Легла поперек постели и встала – уже без стона; даже не поморщась.
1954
18 января 54 На днях – не помню точно, когда – была у Анны Андреевны. На ней новый халат – лиловый – и такой пышный, торжественный, что в доме у Ардовых он именуется «рясой». Она здорова, соблюдает разгрузочные дни, красиво причесана, ухожена.
– Слышала о вашей статье, – сказала Анна Андреевна. – Расскажите о шуме.
Я рассказала: телефонные звонки, письма и даже телеграммы. Одна: «Перенесите вашу справедливую критику на взрослую литературу». Вторая: «Надо организовать общество по борьбе с ханжеством, вам одной не справиться».
– Это – от кого? – спросила Анна Андреевна.
– Офицер танковых войск.
– В один прекрасный день, – сказала Анна Андреевна, – вы увидите у себя под окном на улице Горького танковую дивизию, явившуюся в ваше распоряжение: бороться с ханжеством.
– Не дай Бог, – испугалась я.
– Не дай Бог, – согласилась Анна Андреевна21.
Я рассказала ей, что на днях Борис Леонидович прислал мне в подарок «Фауста» с феноменальною надписью, которую я приняла бы за злую издевку, если б доброта Пастернака не была известна мне[38]. Я «Фауста» читаю потихоньку, а предисловие Вильмонта прочла все и дивлюсь безвкусице22. Например, о Ломоносове написано так: «наш чудо-богатырь Михайло Ломоносов».
– Это еще пустяки, – ответила Анна Андреевна и взяла со стола книгу. – А вот, смотрите: «Гретхен, задушив ребенка, прижитого ею от Фауста…» Прижитого ею! Так раньше в полиции писали…
Вызвал Анну Андреевну в Москву здешний Союз по поводу предоставления ей квартиры. По-видимому, это великая честь и милость, но дают ей всего лишь комнату – 10 метров в коммуналке. Квартиру, отдельную и хорошую, предоставляют Ардаматскому (тому самому, «Пиня из Жмеринки»), а его бывшую комнату – Ахматовой23.

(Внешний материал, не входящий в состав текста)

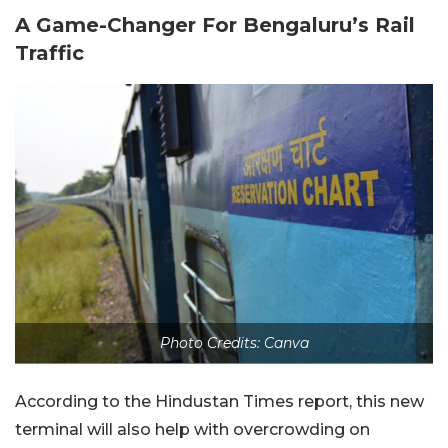
A Game-Changer For Bengaluru’s Rail
Traffic
Photo Credits: Canva
According to the Hindustan Times report, this new
terminal will also help with overcrowding on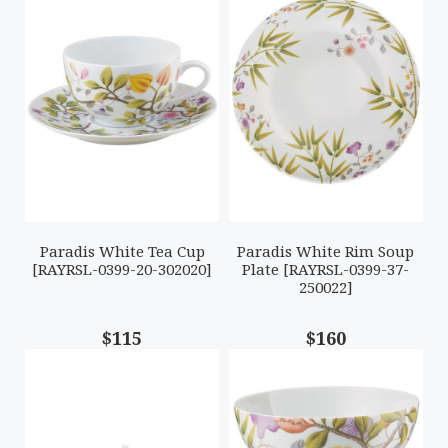
Paradis White Tea Cup
Paradis White Rim Soup
[RAYRSL-0399-20-302020]
Plate [RAYRSL-0399-37-
250022]
$115
$160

Анна Андреевна спросила, слышала ли я о скандале, происшедшем с Ираклием на вечере памяти Тынянова. Я могла ей сообщить с чужих слов, что Ираклий в своем выступлении сильно, будто бы, подчеркивал «ошибки» Тынянова, за что и был неистово обруган Шкловским.

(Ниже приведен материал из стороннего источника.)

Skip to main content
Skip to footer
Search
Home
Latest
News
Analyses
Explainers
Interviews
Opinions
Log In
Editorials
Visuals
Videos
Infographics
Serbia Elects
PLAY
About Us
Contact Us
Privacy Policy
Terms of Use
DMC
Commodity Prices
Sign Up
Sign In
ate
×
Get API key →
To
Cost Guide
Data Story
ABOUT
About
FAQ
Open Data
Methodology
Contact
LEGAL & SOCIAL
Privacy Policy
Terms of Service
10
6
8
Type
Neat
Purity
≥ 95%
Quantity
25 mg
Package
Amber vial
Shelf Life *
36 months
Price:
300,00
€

– Искусство – дело кровавое! – кричал будто бы Шкловский. – С искусством надо пуд соли съесть, прежде чем заслужить право каяться в ошибках учителя.
Анна Андреевна отозвалась об Ираклии весьма нелестно; впрочем, она его вообще не любит24.

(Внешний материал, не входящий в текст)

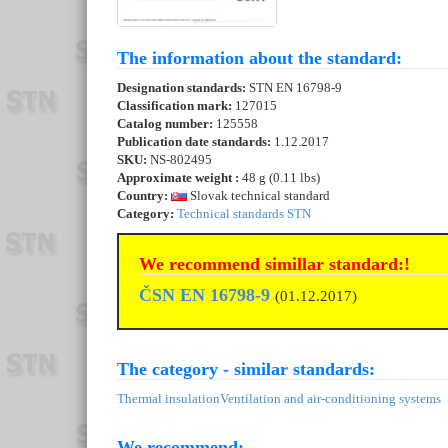
The information about the standard:
Designation standards:
STN EN 16798-9
Classification mark:
127015
Catalog number:
125558
Publication date standards:
1.12.2017
SKU:
NS-802495
Approximate weight :
48 g (0.11 lbs)
Country:
Slovak technical standard
Category:
Technical standards STN
We recommend simillar standard:!
ČSN EN 16798-9
(01.12.2017)
The category - similar standards:
Thermal insulation
Ventilation and air-conditioning systems
We recommend: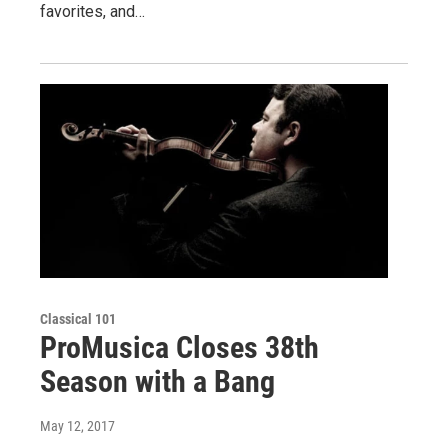
favorites, and…
Classical 101
ProMusica Closes 38th
Season with a Bang
May 12, 2017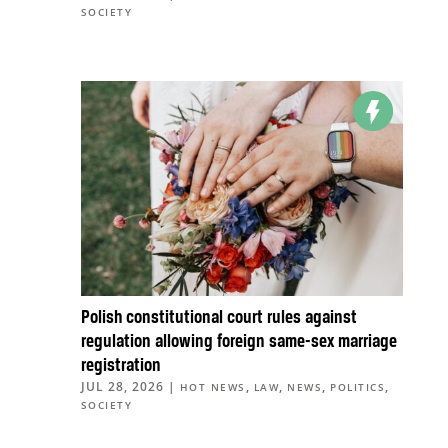
SOCIETY
Polish constitutional court rules against
regulation allowing foreign same-sex marriage
registration
JUL 28, 2026
|
,
,
,
,
HOT NEWS
LAW
NEWS
POLITICS
SOCIETY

Меня очень смешат шутки Ардова, которые Анна Андреевна выносит с благосклонной полуулыбкой. Он постоянно «снижает» величавость Ахматовой, называя ее то «т-те Цигельперчик», то «жиличка», то «командировошная из Ленинграда». Когда она при мне вошла в столовую в шуршащем лиловом халате – Ардов сказал, поднимаясь ей навстречу: «благословите, отец благочинный!»
20 января 54 Была еще раз у Анны Андреевны. Она припоминает и записывает свои стихи. Чудесно! Уже и «Подвал памяти» записан. Она вынула рукопись из чемоданчика и показала мне. Но там и сейчас нет первых двух строчек.
– Как заколдованные! – пожаловалась Анна Андреевна. – Придумать новые легко, но я не хочу, хочу вспомнить… А этого вы не помните, Лидия Корнеевна? Что там дальше?
Показала страницу. Вижу – вверху «Б. П.». А потом записаны несколько строчек, первая такая:
Читаю. Неуверенно спрашиваю:
– «Могучая языческая старость»?
Как хищно сверкнули у нее глаза, я никогда не видывала такого сверкания!